BlacKKKlansman, la recensione di Matteo Marchisio del film di Spike Lee con Adram Driver e John David Washington.
Spike Lee porta sul grande schermo la storia romanzata del poliziotto nero che negli anni ’70 riuscì a infiltrarsi nel KKK grazie a una serie di incontri telefonici e scambi di persona.
La carica sociale di una pellicola del genere è assoluta e guida ogni ricostruzione storica, imponendosi come leitmotiv di un film potente, capace di portare a casa premi per la fotografia e montaggio, al pari di critiche sulla storicità di cosa messo in scena.
A partire da un romanzo non storico ma biografico, è stata estrusa una storia in cui il pivot di tutto sono i maltrattamenti dei neri in America, assolvendo i cop di colore che all’epoca collaborarono al COINTELPRO, con una scusa generica tipo: erano lì, che cosa avrebbero dovuto fare?
Lo Spike Lee regista tira in ballo l’uguaglianza mai ricevuta delle minoranze in USA cara allo Spike Lee uomo: a partire dalla questione afroamericana, con qualche cucchiaiata di complotto negazionista e un personaggio con origini ebree che cerca di non esporsi, anima una pellicola schieratissima che di entertainment ha solo i colori sparati e il ritmo.
Ma l’argomento di fondo non può che suscitare simpatia e come dicevano i Blues Brothers: i hate the illinois nazis…
La trama di BlaKkKlansman segue le vicende di Ron Stallworth primo poliziotto afroamericano di Colorando Springs, che per caso entra in contatto con una cellula locale del Ku Klux Klan. Il click fatale con il Gran Maestro del KKK arriva per telefono, dove vince solo l’accento.
Il viaggio tra i bifolchi vira dal comico al paradossale, al documentaristico tanto che quando si raggiunge la fine Lee molla le briglie infilando spezzoni di notiziari TV per chiudere la pellicola, l’ultima mazzata allo stomaco dopo il racconto di un anziano, all’epoca testimone oculare, di uno degli ultimi linciaggi pubblico di un nero in America ricordato dalla storiografia ufficiale
In BlaKkKlansman c’è tanto riso amaro e satira che provano a mitigare pensieri e background di un’organizzazione come il KKK che sembra godere di un inaspettato ritorno in auge, tirando perfino in ballo un pilastro della cultura estremista come The birth of a Nation, lungometraggio muto del 1915 in cui i Clansmen proteggevano i valori tradizionali a colpi di spada.
Il background degli anni ’70, con i pantaloni a zampa, la prima disco, la CIA che fa capolino tra i redneck al poligono illegale avvolge ogni scena, rende impossibile dimenticare dove e quando si muovono i personaggi.

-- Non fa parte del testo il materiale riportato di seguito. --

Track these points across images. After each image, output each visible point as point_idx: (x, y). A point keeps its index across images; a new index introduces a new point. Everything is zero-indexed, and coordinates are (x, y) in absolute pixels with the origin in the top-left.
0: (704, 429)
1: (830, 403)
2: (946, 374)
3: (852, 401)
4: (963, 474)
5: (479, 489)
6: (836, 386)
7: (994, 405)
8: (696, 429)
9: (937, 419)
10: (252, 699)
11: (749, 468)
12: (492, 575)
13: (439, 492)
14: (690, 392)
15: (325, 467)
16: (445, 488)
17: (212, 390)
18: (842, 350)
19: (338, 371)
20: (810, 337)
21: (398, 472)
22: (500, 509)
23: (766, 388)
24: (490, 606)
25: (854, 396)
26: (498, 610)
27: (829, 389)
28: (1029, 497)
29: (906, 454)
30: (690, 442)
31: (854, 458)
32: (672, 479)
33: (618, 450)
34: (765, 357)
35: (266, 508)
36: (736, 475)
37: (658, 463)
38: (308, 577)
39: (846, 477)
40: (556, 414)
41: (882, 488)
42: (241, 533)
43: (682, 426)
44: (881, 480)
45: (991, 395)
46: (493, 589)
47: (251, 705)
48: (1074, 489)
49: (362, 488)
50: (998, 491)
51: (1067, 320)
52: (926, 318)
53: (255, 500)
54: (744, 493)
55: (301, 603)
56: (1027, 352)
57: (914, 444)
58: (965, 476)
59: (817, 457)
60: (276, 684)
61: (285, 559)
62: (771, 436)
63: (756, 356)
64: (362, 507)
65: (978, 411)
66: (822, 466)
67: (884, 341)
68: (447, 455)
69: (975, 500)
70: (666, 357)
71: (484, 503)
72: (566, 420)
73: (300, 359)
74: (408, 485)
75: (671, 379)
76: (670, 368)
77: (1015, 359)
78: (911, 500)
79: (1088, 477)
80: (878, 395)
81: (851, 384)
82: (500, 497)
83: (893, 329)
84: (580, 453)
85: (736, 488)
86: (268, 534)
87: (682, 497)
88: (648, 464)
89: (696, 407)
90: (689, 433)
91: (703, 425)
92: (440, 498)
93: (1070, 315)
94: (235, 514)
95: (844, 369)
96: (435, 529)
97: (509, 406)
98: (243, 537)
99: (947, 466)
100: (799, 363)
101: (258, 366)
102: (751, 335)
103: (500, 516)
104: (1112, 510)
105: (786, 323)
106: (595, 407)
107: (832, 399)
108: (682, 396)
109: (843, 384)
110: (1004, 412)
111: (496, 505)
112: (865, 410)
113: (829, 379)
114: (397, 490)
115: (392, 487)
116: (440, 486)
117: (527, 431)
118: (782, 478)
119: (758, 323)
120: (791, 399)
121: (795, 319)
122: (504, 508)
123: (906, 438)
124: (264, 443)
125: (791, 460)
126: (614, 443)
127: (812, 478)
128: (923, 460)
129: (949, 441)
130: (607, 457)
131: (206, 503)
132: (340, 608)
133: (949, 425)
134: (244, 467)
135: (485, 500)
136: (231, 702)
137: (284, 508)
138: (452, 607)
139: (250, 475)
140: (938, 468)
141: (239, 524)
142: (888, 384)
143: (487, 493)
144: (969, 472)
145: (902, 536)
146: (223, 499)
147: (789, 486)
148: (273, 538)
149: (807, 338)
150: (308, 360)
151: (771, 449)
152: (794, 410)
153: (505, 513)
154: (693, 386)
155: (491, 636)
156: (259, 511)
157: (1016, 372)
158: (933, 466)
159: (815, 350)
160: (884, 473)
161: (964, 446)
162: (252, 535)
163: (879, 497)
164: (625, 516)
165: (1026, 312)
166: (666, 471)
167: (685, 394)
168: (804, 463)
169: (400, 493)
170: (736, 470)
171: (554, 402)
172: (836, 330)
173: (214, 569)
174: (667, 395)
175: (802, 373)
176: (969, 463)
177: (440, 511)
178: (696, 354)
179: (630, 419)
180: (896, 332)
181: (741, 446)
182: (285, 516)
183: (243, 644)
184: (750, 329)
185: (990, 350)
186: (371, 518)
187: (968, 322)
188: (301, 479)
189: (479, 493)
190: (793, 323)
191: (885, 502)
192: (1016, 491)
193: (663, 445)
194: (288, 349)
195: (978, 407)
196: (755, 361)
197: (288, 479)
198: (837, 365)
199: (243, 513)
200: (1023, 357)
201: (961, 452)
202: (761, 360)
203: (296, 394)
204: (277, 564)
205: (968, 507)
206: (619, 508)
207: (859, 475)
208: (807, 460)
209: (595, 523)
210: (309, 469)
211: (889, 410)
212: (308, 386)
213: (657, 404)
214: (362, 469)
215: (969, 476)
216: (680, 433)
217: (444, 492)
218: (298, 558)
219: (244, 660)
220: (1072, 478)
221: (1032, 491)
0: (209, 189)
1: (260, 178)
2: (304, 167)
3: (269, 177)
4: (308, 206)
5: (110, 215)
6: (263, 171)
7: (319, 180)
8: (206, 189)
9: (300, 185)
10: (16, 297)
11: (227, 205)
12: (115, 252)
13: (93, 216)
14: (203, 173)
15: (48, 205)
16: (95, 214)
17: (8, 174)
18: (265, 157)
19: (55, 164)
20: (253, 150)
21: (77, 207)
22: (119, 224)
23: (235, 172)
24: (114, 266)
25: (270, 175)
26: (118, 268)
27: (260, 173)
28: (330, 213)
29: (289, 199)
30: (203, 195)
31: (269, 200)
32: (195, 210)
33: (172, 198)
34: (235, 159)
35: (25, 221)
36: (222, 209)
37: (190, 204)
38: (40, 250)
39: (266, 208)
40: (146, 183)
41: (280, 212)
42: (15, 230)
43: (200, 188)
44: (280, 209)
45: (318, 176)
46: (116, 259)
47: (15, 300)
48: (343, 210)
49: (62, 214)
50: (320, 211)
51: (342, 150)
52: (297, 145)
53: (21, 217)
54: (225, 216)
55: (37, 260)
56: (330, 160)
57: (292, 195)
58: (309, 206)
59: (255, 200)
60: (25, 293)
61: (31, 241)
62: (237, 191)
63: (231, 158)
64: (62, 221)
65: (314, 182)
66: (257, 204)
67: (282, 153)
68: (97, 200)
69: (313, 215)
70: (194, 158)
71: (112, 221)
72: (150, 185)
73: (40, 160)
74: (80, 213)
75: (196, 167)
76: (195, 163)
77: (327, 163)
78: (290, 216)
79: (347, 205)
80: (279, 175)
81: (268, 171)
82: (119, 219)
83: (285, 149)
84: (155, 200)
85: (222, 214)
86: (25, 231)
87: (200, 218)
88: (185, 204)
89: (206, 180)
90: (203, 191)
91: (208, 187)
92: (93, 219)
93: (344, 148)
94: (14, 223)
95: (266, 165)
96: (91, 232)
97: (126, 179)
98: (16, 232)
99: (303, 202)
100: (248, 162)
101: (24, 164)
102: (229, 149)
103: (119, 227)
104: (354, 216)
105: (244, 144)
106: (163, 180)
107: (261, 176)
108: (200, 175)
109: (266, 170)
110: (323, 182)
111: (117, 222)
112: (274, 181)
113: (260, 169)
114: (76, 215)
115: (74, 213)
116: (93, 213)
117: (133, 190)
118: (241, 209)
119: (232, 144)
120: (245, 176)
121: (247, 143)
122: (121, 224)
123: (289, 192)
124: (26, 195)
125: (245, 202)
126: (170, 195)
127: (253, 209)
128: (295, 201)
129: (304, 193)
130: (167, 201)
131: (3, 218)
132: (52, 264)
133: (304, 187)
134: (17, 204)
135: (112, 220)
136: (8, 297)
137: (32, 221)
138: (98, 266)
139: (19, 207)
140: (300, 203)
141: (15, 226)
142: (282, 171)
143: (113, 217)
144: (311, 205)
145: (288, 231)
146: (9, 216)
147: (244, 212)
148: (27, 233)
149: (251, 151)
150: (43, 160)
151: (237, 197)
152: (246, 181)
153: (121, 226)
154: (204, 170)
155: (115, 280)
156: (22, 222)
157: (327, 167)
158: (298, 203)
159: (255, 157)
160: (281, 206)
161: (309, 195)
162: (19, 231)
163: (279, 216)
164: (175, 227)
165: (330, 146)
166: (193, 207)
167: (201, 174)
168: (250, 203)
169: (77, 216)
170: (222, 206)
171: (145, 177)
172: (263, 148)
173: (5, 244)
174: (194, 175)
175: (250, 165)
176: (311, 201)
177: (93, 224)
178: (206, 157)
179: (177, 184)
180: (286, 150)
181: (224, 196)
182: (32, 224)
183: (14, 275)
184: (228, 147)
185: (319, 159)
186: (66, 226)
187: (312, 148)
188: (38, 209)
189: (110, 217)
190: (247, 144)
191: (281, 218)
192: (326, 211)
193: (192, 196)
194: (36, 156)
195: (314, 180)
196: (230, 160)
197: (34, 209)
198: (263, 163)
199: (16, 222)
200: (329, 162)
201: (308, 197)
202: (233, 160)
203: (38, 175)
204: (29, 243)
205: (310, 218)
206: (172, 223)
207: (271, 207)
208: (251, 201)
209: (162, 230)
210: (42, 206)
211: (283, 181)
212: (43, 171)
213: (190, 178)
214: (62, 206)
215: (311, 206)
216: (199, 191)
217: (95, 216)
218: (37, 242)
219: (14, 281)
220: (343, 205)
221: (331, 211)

Il Male che emerge è caricaturale, sempre in bilico tra il ridicolo e l’agghiacciante, perpetrato da personaggi macchiette se considerati singolarmente, terroristi quando tutti insieme armati fino ai denti, Uomini di Stato se indossano una divisa.
Grande performance di John David Washington, bro al punto giusto, arrabbiato, determinato, innamorato di una blackpanter, ma soprattutto di Adam Diver, che si conferma un mito assoluto.
L’ex Marine, signore Sith, papino incasinato di Storia di un matrimonio con la scena della litigata da paura, interpreta Flip sbirro che vuole le cose ben fatte e meno politica possibile. Per l’ennesima volta Diver si rivela in possesso di una presenza fisica titanica, aiutato dall’intonazione nasale e potente, peraltro BlacKKKlansman va visto rigorosamente in inglese su AmazonPrime.
BlacKkKlansman è una pellicola che riesce a unire il parere di pubblico pagante e critica, tanto da portarsi a casa un sano 98% su Rotten Tomatoes, 5 candidature agli Oscar 2019, premio della giura a Cannes 2018, intascandosi meritatamente un centinaio di milioni di dollari a fronte di una quindicina spesi.